* [Exercise description]: Give every line of text read from the pictures in the material below as a single numbered list, skipping blank lines. Leave the pictures out.

* [Dataset records]:
[Start of section]
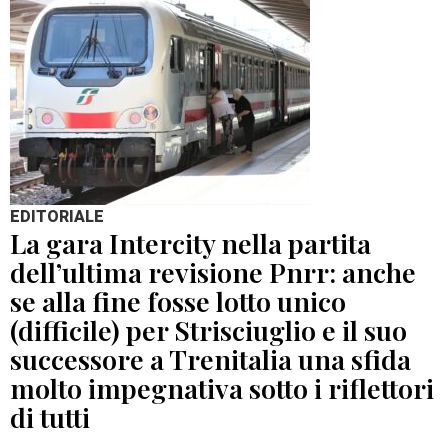
EDITORIALE
La gara Intercity nella partita
dell’ultima revisione Pnrr: anche
se alla fine fosse lotto unico
(difficile) per Strisciuglio e il suo
successore a Trenitalia una sfida
molto impegnativa sotto i riflettori
di tutti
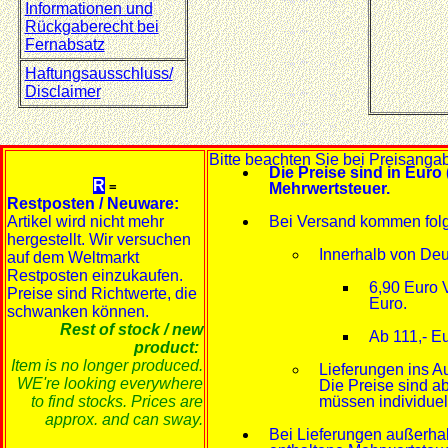
Informationen und
Rückgaberecht bei
Fernabsatz
Haftungsausschluss/
Disclaimer
Bitte beachten Sie bei Preisanga
Die Preise sind in Euro 
R
=
Mehrwertsteuer.
Restposten / Neuware:
Artikel wird nicht mehr
Bei Versand kommen fol
hergestellt. Wir versuchen
Innerhalb von Deu
auf dem Weltmarkt
Restposten einzukaufen.
6,90 Euro 
Preise sind Richtwerte, die
Euro.
schwanken können.
Rest of stock / new
Ab 111,- Eu
product:
Item is no longer produced.
Lieferungen ins A
WE're looking everywhere
Die Preise sind a
to find stocks. Prices are
müssen individuel
approx. and can sway.
Bei Lieferungen außerha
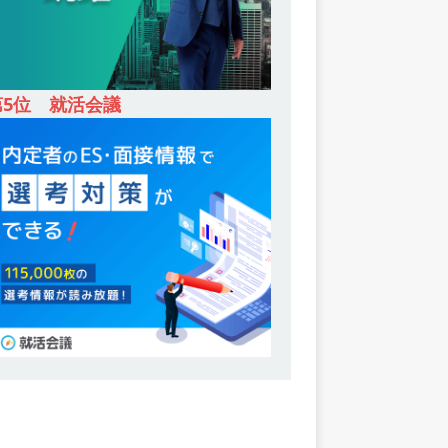
第5位 就活会議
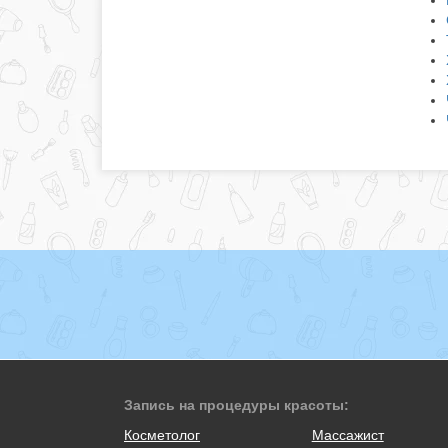
Запись на процедуры красоты:
Косметолог
Массажист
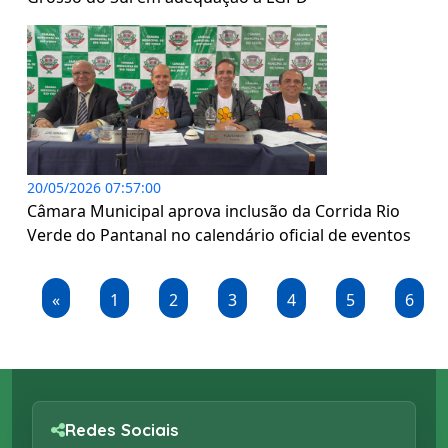
20/05/2026 07:57:00
Câmara Municipal aprova inclusão da Corrida Rio
Verde do Pantanal no calendário oficial de eventos
«
1
2
3
4
5
6
Redes Sociais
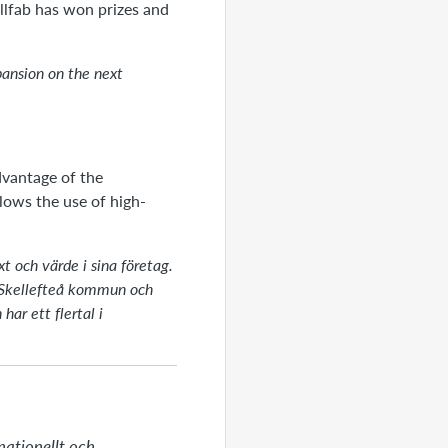
ellfab has won prizes and
pansion on the next
dvantage of the
lows the use of high-
t och värde i sina företag.
 Skellefteå kommun och
ar ett flertal i
ationellt och 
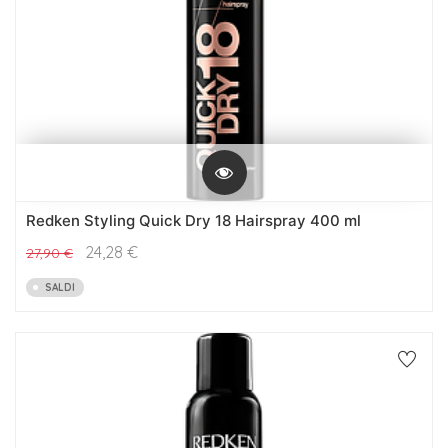
Redken Styling Quick Dry 18 Hairspray 400 ml
24,28
€
27,90
€
SALDI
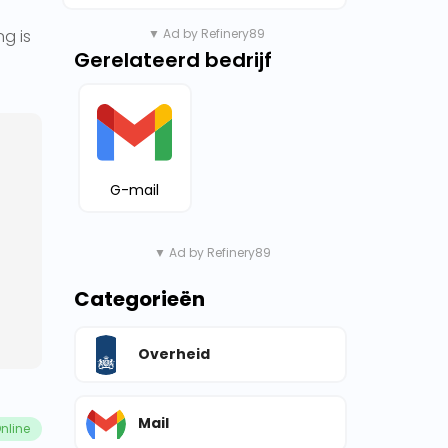
ng is
▼ Ad by Refinery89
Gerelateerd bedrijf
G-mail
▼ Ad by Refinery89
Categorieën
Overheid
Mail
nline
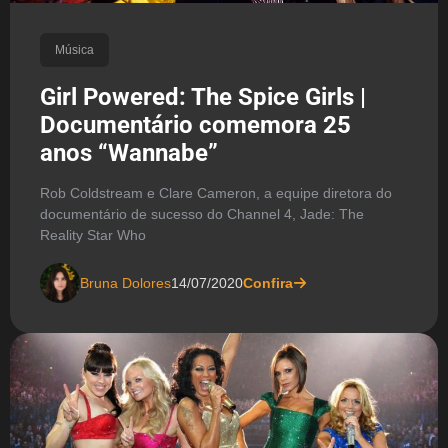
Música
Girl Powered: The Spice Girls |
Documentário comemora 25
anos “Wannabe”
Rob Coldstream e Clare Cameron, a equipe diretora do
documentário de sucesso do Channel 4, Jade: The
Reality Star Who
Bruna Dolores
14/07/2020
Confira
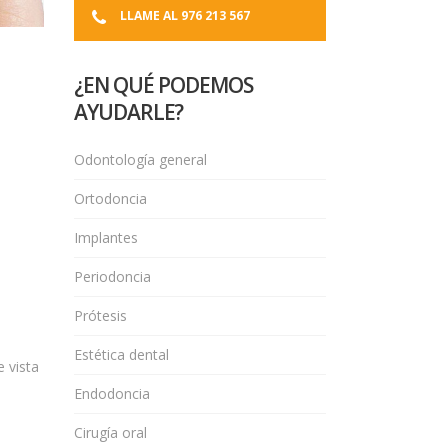
LLAME AL 976 213 567
¿EN QUÉ PODEMOS
AYUDARLE?
Odontología general
Ortodoncia
Implantes
Periodoncia
Prótesis
Estética dental
 vista
Endodoncia
Cirugía oral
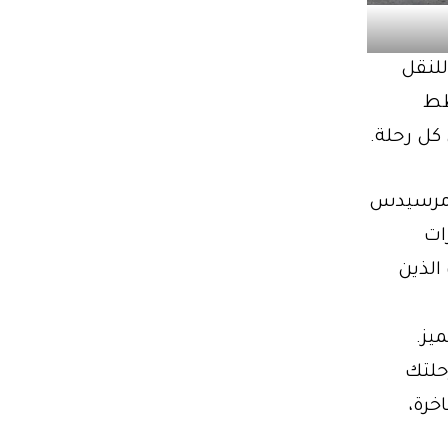
لي للنقل
طط
كل رحلة.
011، تقدم سيارات مرسيدس
ات
 الذين
 والتميز.
حلتك
خرة،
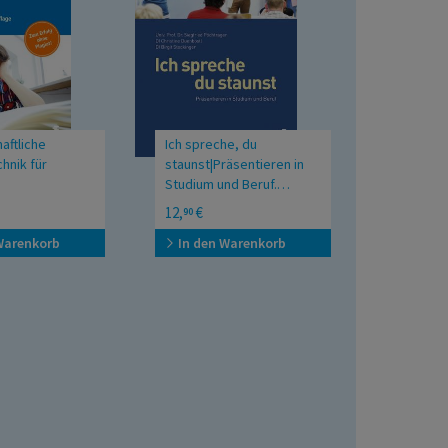
aftliche
Ich spreche, du
hnik für
staunst|Präsentieren in
Studium und Beruf.
22.10.2014. Book.
für juristische
Präsentieren in Studium und
12,
€
90
iplom-, Master-
Beruf
rarbeiten,
Warenkorb
In den Warenkorb
nen und
liche Artikel mit
dem
verzeichnis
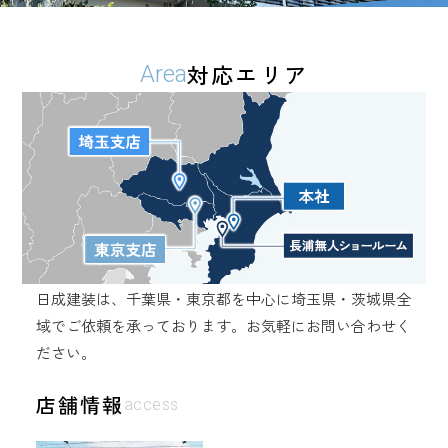
対応エリア
Area
日成建装は、千葉県・東京都を中心に埼玉県・茨城県全
域でご依頼を承っております。
お気軽にお問い合わせく
ださい。
店舗情報
access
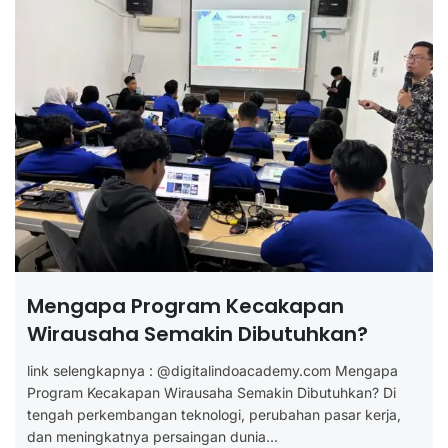
Mengapa Program Kecakapan
Wirausaha Semakin Dibutuhkan?
link selengkapnya : @digitalindoacademy.com Mengapa
Program Kecakapan Wirausaha Semakin Dibutuhkan? Di
tengah perkembangan teknologi, perubahan pasar kerja,
dan meningkatnya persaingan dunia...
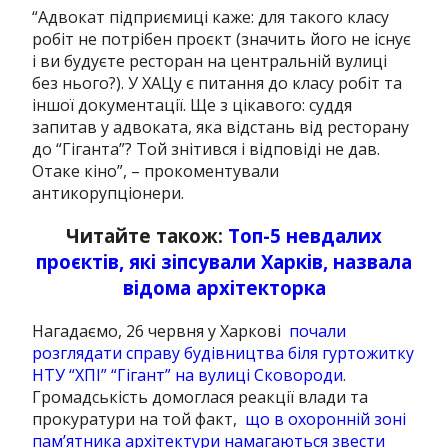
“Адвокат
підприємиці каже: для такого класу
робіт не потрібен проєкт (значить його не існує
і ви будуєте ресторан на центральній вулиці
без нього?). У ХАЦу є питання до класу робіт та
іншої документації. Ще з цікавого: суддя
запитав у адвоката, яка відстань від ресторану
до “Гіганта”? Той знітився і відповіді не дав.
Отаке кіно”, – прокоментували
антикорупціонери.
Читайте також:
Топ-5 невдалих
проєктів, які зіпсували Харків, назвала
відома архітекторка
Нагадаємо, 26 червня у Харкові
почали
розглядати справу будівництва біля гуртожитку
НТУ “ХПІ” “Гігант” на вулиці Сковороди
.
Громадськість домоглася реакції влади та
прокуратури на той факт,
що в охоронній зоні
пам’ятника архітектури намагаються звести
[End of section]
* [Problem solution]:
1. EDITORIALE
2. La gara Intercity nella partita
3. dell’ultima revisione Pnrr: anche
4. se alla fine fosse lotto unico
5. (difficile) per Strisciuglio e il suo
6. successore a Trenitalia una sfida
7. molto impegnativa sotto i riflettori
8. di tutti
9. Informationen und
10. Rückgaberecht bei
11. Fernabsatz
12. Haftungsausschluss/
13. Disclaimer
14. Bitte beachten Sie bei Preisanga
15. Die Preise sind in Euro 
16. R
17. =
18. Mehrwertsteuer.
19. Restposten / Neuware:
20. Artikel wird nicht mehr
21. Bei Versand kommen fol
22. hergestellt. Wir versuchen
23. Innerhalb von Deu
24. auf dem Weltmarkt
25. Restposten einzukaufen.
26. 6,90 Euro 
27. Preise sind Richtwerte, die
28. Euro.
29. schwanken können.
30. Rest of stock / new
31. Ab 111,- Eu
32. product:
33. Item is no longer produced.
34. Lieferungen ins A
35. WE're looking everywhere
36. Die Preise sind a
37. to find stocks. Prices are
38. müssen individuel
39. approx. and can sway.
40. Bei Lieferungen außerha
41. 第5位 就活会議
42. Запись на процедуры красоты:
43. Косметолог
44. Массажист
45. 20/05/2026 07:57:00
46. Câmara Municipal aprova inclusão da Corrida Rio
47. Verde do Pantanal no calendário oficial de eventos
48. «
49. 1
50. 2
51. 3
52. 4
53. 5
54. 6
55. Redes Sociais
56. ellfab has won prizes and
57. pansion on the next
58. dvantage of the
59. lows the use of high-
60. t och värde i sina företag.
61.  Skellefteå kommun och
62. ar ett flertal i
63. ationellt och 
64. Redken Styling Quick Dry 18 Hairspray 400 ml
65. 24,28
66. €
67. 27,90
68. €
69. SALDI
70. ng is
71. ▼ Ad by Refinery89
72. Gerelateerd bedrijf
73. G-mail
74. ▼ Ad by Refinery89
75. Categorieën
76. Overheid
77. Mail
78. nline
79. Música
80. Girl Powered: The Spice Girls |
81. Documentário comemora 25
82. anos “Wannabe”
83. Rob Coldstream e Clare Cameron, a equipe diretora do
84. documentário de sucesso do Channel 4, Jade: The
85. Reality Star Who
86. Bruna Dolores
87. 14/07/2020
88. Confira
89. LLAME AL 976 213 567
90. ¿EN QUÉ PODEMOS
91. AYUDARLE?
92. Odontología general
93. Ortodoncia
94. Implantes
95. Periodoncia
96. Prótesis
97. Estética dental
98.  vista
99. Endodoncia
100. Cirugía oral
101. لي للنقل
102. طط
103. كل رحلة.
104. 011، تقدم سيارات مرسيدس
105. ات
106.  الذين
107.  والتميز.
108. حلتك
109. خرة،
110. aftliche
111. Ich spreche, du
112. hnik für
113. staunst|Präsentieren in
114. Studium und Beruf.
115. 22.10.2014. Book.
116. für juristische
117. Präsentieren in Studium und
118. 12,
119. €
120. 90
121. iplom-, Master-
122. Beruf
123. rarbeiten,
124. Warenkorb
125. In den Warenkorb
126. nen und
127. liche Artikel mit
128. dem
129. verzeichnis
130. 対応エリア
131. Area
132. 日成建装は、千葉県・東京都を中心に埼玉県・茨城県全
133. 域でご依頼を承っております。
134. お気軽にお問い合わせく
135. ださい。
136. 店舗情報
137. access
138. Mengapa Program Kecakapan
139. Wirausaha Semakin Dibutuhkan?
140. link selengkapnya : @digitalindoacademy.com Mengapa
141. Program Kecakapan Wirausaha Semakin Dibutuhkan? Di
142. tengah perkembangan teknologi, perubahan pasar kerja,
143. dan meningkatnya persaingan dunia...
144. “Адвокат
145. підприємиці каже: для такого класу
146. робіт не потрібен проєкт (значить його не існує
147. і ви будуєте ресторан на центральній вулиці
148. без нього?). У ХАЦу є питання до класу робіт та
149. іншої документації. Ще з цікавого: суддя
150. запитав у адвоката, яка відстань від ресторану
151. до “Гіганта”? Той знітився і відповіді не дав.
152. Отаке кіно”, – прокоментували
153. антикорупціонери.
154. Читайте також:
155. Топ-5 невдалих
156. проєктів, які зіпсували Харків, назвала
157. відома архітекторка
158. Нагадаємо, 26 червня у Харкові
159. почали
160. розглядати справу будівництва біля гуртожитку
161. НТУ “ХПІ” “Гігант” на вулиці Сковороди
162. .
163. Громадськість домоглася реакції влади та
164. прокуратури на той факт,
165. що в охоронній зоні
166. пам’ятника архітектури намагаються звести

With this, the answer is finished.